- DATA SUPPLIED:
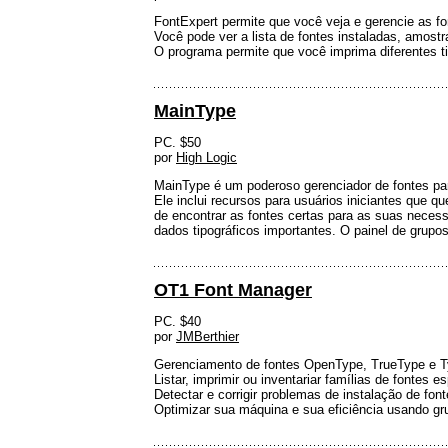
FontExpert permite que você veja e gerencie as fo
Você pode ver a lista de fontes instaladas, amost
O programa permite que você imprima diferentes ti
MainType
PC. $50
por
High Logic
MainType é um poderoso gerenciador de fontes par
Ele inclui recursos para usuários iniciantes que q
de encontrar as fontes certas para as suas necessi
dados tipográficos importantes. O painel de grupo
OT1 Font Manager
PC. $40
por
JMBerthier
Gerenciamento de fontes OpenType, TrueType e Ty
Listar, imprimir ou inventariar famílias de fontes
Detectar e corrigir problemas de instalação de font
Optimizar sua máquina e sua eficiência usando gr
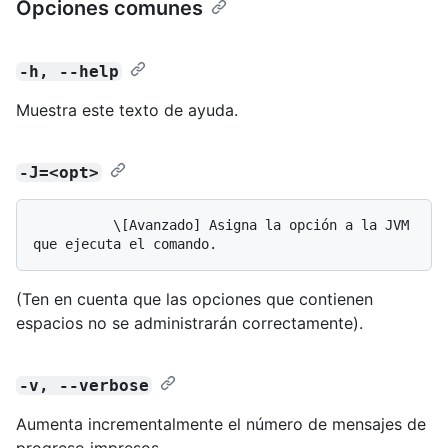
Opciones comunes
-h, --help
Muestra este texto de ayuda.
-J=<opt>
          \[Avanzado] Asigna la opción a la JVM 
(Ten en cuenta que las opciones que contienen
espacios no se administrarán correctamente).
-v, --verbose
Aumenta incrementalmente el número de mensajes de
progreso impresos.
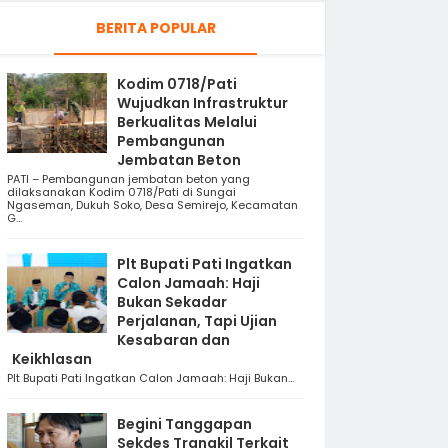
BERITA POPULAR
Kodim 0718/Pati
Wujudkan Infrastruktur
Berkualitas Melalui
Pembangunan
Jembatan Beton
PATI – Pembangunan jembatan beton yang
dilaksanakan Kodim 0718/Pati di Sungai
Ngaseman, Dukuh Soko, Desa Semirejo, Kecamatan
G...
Plt Bupati Pati Ingatkan
Calon Jamaah: Haji
Bukan Sekadar
Perjalanan, Tapi Ujian
Kesabaran dan
Keikhlasan
Plt Bupati Pati Ingatkan Calon Jamaah: Haji Bukan...
Begini Tanggapan
Sekdes Trangkil Terkait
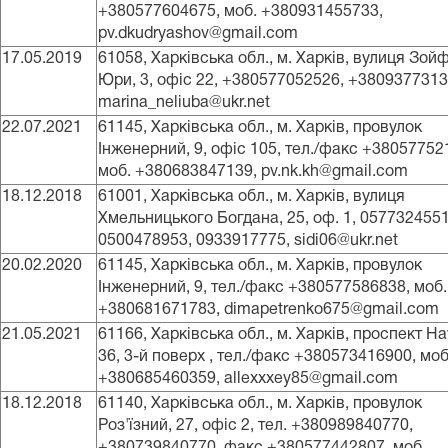
+380577604675, моб. +380931455733,
pv.dkudryashov@gmail.com
17.05.2019
61058, Харківська обл., м. Харків, вулиця Зой
Юри, 3, офіс 22, +380577052526, +3809377313
marina_neliuba@ukr.net
22.07.2021
61145, Харківська обл., м. Харків, провулок
Інженерний, 9, офіс 105, тел./факс +38057752
моб. +380683847139, pv.nk.kh@gmail.com
18.12.2018
61001, Харківська обл., м. Харків, вулиця
Хмельницького Богдана, 25, оф. 1, 0577324551
0500478953, 0933917775, sidi06@ukr.net
20.02.2020
61145, Харківська обл., м. Харків, провулок
Інженерний, 9, тел./факс +380577586838, моб.
+380681671783, dimapetrenko675@gmail.com
21.05.2021
61166, Харківська обл., м. Харків, проспект На
36, 3-й поверх , тел./факс +380573416900, моб
+380685460359, allexxxey85@gmail.com
18.12.2018
61140, Харківська обл., м. Харків, провулок
Роз'їзний, 27, офіс 2, тел. +380989840770,
+380739840770, факс +380577442807, моб.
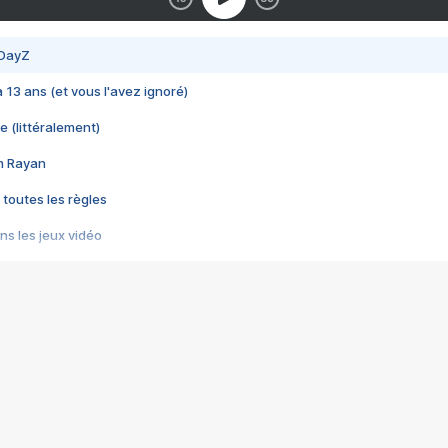
 DayZ
 a 13 ans (et vous l'avez ignoré)
e (littéralement)
im Rayan
 toutes les règles
s les jeux vidéo
us choquant de Rockstar ? - Le scandale BULLY
e plus moche de Steam
du RÊVE tourne au CAUCHEMAR
pendant 8 heures
it… à tort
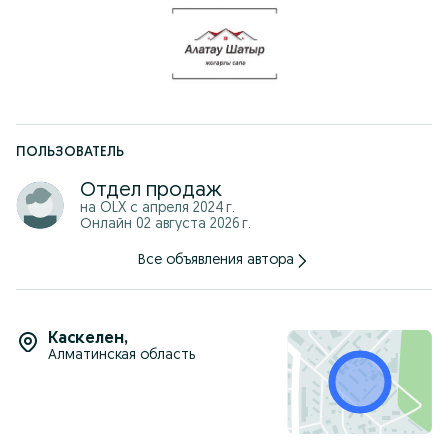
-Нарежем нужный вам размер, и доставим до объекта
-Внимание! Скидки от 230 м2
-Kaspi Red / Kaspi рассрочка
-Получите доставку, замер и точный расчет БЕСПЛАТНО
-Предусмотрено доставка в другие регионы Казахстана
ПОЛЬЗОВАТЕЛЬ
Отдел продаж
на OLX с
апреля 2024 г.
Онлайн 02 августа 2026 г.
Все объявления автора
Каскелен
,
Алматинская область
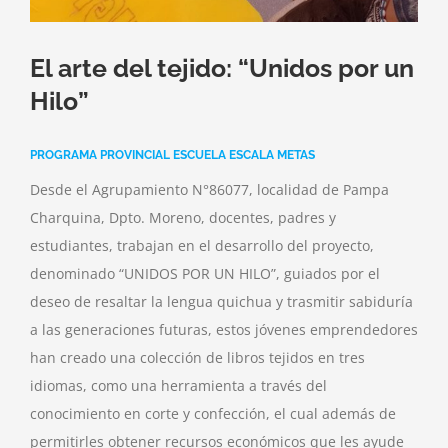
El arte del tejido: “Unidos por un
Hilo”
PROGRAMA PROVINCIAL ESCUELA ESCALA METAS
Desde el Agrupamiento N°86077, localidad de Pampa
Charquina, Dpto. Moreno, docentes, padres y
estudiantes, trabajan en el desarrollo del proyecto,
denominado “UNIDOS POR UN HILO”, guiados por el
deseo de resaltar la lengua quichua y trasmitir sabiduría
a las generaciones futuras, estos jóvenes emprendedores
han creado una colección de libros tejidos en tres
idiomas, como una herramienta a través del
conocimiento en corte y confección, el cual además de
permitirles obtener recursos económicos que les ayude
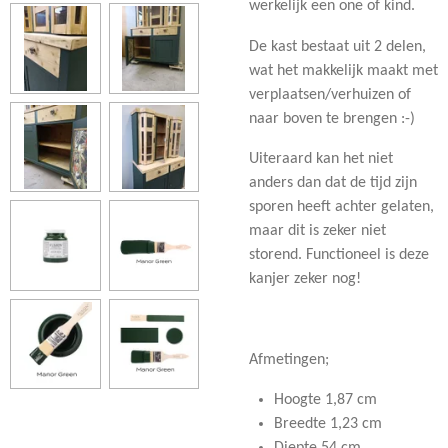
werkelijk een one of kind.
De kast bestaat uit 2 delen,
wat het makkelijk maakt met
verplaatsen/verhuizen of
naar boven te brengen :-)
Uiteraard kan het niet
anders dan dat de tijd zijn
sporen heeft achter gelaten,
maar dit is zeker niet
storend. Functioneel is deze
kanjer zeker nog!
Afmetingen;
Hoogte 1,87 cm
Breedte 1,23 cm
Diepte 54 cm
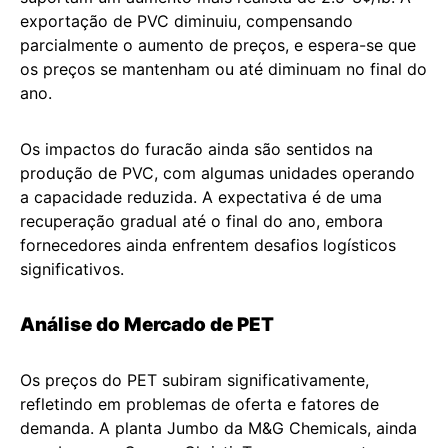
exportação de PVC diminuiu, compensando
parcialmente o aumento de preços, e espera-se que
os preços se mantenham ou até diminuam no final do
ano.
Os impactos do furacão ainda são sentidos na
produção de PVC, com algumas unidades operando
a capacidade reduzida. A expectativa é de uma
recuperação gradual até o final do ano, embora
fornecedores ainda enfrentem desafios logísticos
significativos.
Análise do Mercado de PET
Os preços do PET subiram significativamente,
refletindo em problemas de oferta e fatores de
demanda. A planta Jumbo da M&G Chemicals, ainda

- REQUIREMENT:
Scan the data above and report each line in which "niet" is present.

- REPLY:
Uiteraard kan het niet
maar dit is zeker niet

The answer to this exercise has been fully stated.